Children with autism are more likely to have symptoms of irritable bowel syndrome than kids without ASD.
Autism spectrum disorder (ASD) is usually defined by its social and behavioral symptoms, and complaints of stomach problems among children with ASD are sometimes written off as just stories.
But a new study, appearing in the journal Pediatrics, is the first of its kind to analyze all the published, peer-reviewed research about gastrointestinal (GI) problems in children with ASD. It shows that autistic children do in fact experience more (and more severe) stomach problems than other children their age.
Researchers from the Marcus Autism Center, Children’s Healthcare of Atlanta, and Emory University’s School of Medicine found that these GI symptoms are real and detrimental to children. The study revealed that children with ASD are more likely to have constipation and diarrhea, and to complain about abdominal pain.
Researchers don’t know why autistic children are more likely to have stomach problems, but picky eating and other dietary restrictions characteristic of some children with ASD seem to play a role in their GI troubles.
“Children with ASD are known to experience feeding problems and related dietary issues,” explained William Sharp, Ph.D., director of the Pediatric Feeding Disorders Program at Marcus Autism Center and an assistant professor of autism and related disorders at Emory University. “These concerns most often involve strong preferences for fats, snacks, and processed food, and rejection of fruits and vegetables. This pattern of food selectivity may lead to or make worse GI symptoms, such as abdominal pain or constipation.”
Over the long-term, these GI symptoms can be damaging. Dr. Barbara McElhanon, a pediatric gastroenterologist at Children’s Healthcare of Atlanta and an assistant professor of pediatrics at Emory University, says that accidents, even by toilet-trained children, are one possible consequence. Children with gastroesophageal reflux disease (GERD) are also at an increased risk for esophageal cancer if the condition is left untreated.

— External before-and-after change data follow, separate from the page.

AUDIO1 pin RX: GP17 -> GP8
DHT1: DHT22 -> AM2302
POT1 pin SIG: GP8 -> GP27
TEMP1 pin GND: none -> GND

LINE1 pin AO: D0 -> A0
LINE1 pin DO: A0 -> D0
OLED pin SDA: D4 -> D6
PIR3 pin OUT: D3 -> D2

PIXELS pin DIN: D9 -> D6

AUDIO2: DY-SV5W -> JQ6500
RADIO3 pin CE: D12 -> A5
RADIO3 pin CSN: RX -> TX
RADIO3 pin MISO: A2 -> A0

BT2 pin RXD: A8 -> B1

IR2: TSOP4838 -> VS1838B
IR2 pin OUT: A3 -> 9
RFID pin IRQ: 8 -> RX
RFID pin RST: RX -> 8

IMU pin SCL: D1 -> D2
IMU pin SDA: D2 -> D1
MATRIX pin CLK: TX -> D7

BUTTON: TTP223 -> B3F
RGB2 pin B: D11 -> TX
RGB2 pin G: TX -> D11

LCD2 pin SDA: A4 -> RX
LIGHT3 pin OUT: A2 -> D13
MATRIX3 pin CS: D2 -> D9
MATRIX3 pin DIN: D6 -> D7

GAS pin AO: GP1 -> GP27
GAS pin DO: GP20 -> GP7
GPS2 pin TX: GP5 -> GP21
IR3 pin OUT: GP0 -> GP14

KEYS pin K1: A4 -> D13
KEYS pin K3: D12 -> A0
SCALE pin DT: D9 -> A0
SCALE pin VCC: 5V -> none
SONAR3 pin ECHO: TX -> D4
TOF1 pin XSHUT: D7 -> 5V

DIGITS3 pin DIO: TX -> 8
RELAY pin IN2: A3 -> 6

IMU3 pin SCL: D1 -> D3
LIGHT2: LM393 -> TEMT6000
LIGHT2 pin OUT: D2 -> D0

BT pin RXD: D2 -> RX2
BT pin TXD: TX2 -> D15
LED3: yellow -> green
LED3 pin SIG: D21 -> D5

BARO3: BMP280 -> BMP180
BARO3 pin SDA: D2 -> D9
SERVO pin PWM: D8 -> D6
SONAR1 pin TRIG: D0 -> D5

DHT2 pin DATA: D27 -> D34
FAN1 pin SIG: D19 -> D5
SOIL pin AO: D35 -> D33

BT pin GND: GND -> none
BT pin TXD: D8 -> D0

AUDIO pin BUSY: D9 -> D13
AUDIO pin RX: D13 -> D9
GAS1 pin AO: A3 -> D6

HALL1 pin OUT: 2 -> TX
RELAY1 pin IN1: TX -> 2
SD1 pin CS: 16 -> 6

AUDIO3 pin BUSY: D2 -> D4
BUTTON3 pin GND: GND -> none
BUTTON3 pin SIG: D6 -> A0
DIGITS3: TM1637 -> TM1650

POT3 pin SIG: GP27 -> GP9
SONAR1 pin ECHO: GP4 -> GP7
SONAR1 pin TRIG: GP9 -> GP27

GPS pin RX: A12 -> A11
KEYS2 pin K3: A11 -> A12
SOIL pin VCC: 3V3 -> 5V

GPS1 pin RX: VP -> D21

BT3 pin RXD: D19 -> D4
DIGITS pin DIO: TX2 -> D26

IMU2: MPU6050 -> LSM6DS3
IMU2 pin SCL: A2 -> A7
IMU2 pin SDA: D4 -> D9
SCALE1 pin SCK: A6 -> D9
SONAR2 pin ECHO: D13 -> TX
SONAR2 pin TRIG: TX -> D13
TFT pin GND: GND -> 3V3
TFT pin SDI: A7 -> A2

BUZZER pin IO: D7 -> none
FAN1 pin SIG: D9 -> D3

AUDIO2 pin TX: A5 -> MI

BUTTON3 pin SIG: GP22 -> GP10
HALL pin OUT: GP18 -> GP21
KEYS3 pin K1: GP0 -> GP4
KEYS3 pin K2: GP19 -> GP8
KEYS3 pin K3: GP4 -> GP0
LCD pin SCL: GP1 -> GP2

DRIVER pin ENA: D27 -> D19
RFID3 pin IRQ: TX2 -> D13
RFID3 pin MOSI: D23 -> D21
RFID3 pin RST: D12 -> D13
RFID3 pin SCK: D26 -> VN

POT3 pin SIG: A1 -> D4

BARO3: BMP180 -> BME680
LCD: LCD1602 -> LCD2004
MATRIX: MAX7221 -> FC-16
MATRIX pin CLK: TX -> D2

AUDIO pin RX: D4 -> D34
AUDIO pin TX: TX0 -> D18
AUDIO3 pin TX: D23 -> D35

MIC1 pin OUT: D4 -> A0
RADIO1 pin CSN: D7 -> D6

Effective communication is challenging for any child, but it can be especially difficult for children with autism to express themselves.
And, as the findings suggest, some of their behavioral symptoms may actually stem from gastrointestinal problems. The discomfort and pain of GI issues like constipation and diarrhea can lead to what appears to be disruptive behavior.
Several issues have kept the connection between ASD and GI disorders from receiving the attention and study it deserves—and one myth has been particularly damaging.
“The unfounded assertion that vaccinations somehow caused an inflammatory GI disease which then caused autism has significantly hindered progress in this field for years,” Sharp said. “That controversy diverted attention from the GI needs of children with ASD, and we hope that our work helps spur renewed investment for addressing these needs.”
Children’s GI complaints need to be taken seriously, and communication between doctors and parents is key, especially for those children who struggle to speak for themselves.
McElhanon recommends that doctors ask parents of children with ASD specifically about their GI functions and symptoms.
“They should be asking the families for information about the [characteristics of the child’s] stool as well as behaviors, like increased irritability, before using the toilet,” McElhanon said. “Similarly, questions about behaviors during eating and with specific foods may uncover concerns for the doctors. Open-ended questions such as, ‘Do you have concerns that your child’s stomach hurts?’ are also helpful.”
Parents should record their child’s habits and report any issues to their pediatricians.
“I would urge parents to write down the complaints, making sure to include the child’s diet, bowel movements, and behaviors,” McElhanon said. “A pattern may be found that can help the pediatrician, gastroenterologist, or nutritionist pinpoint a potential problem.”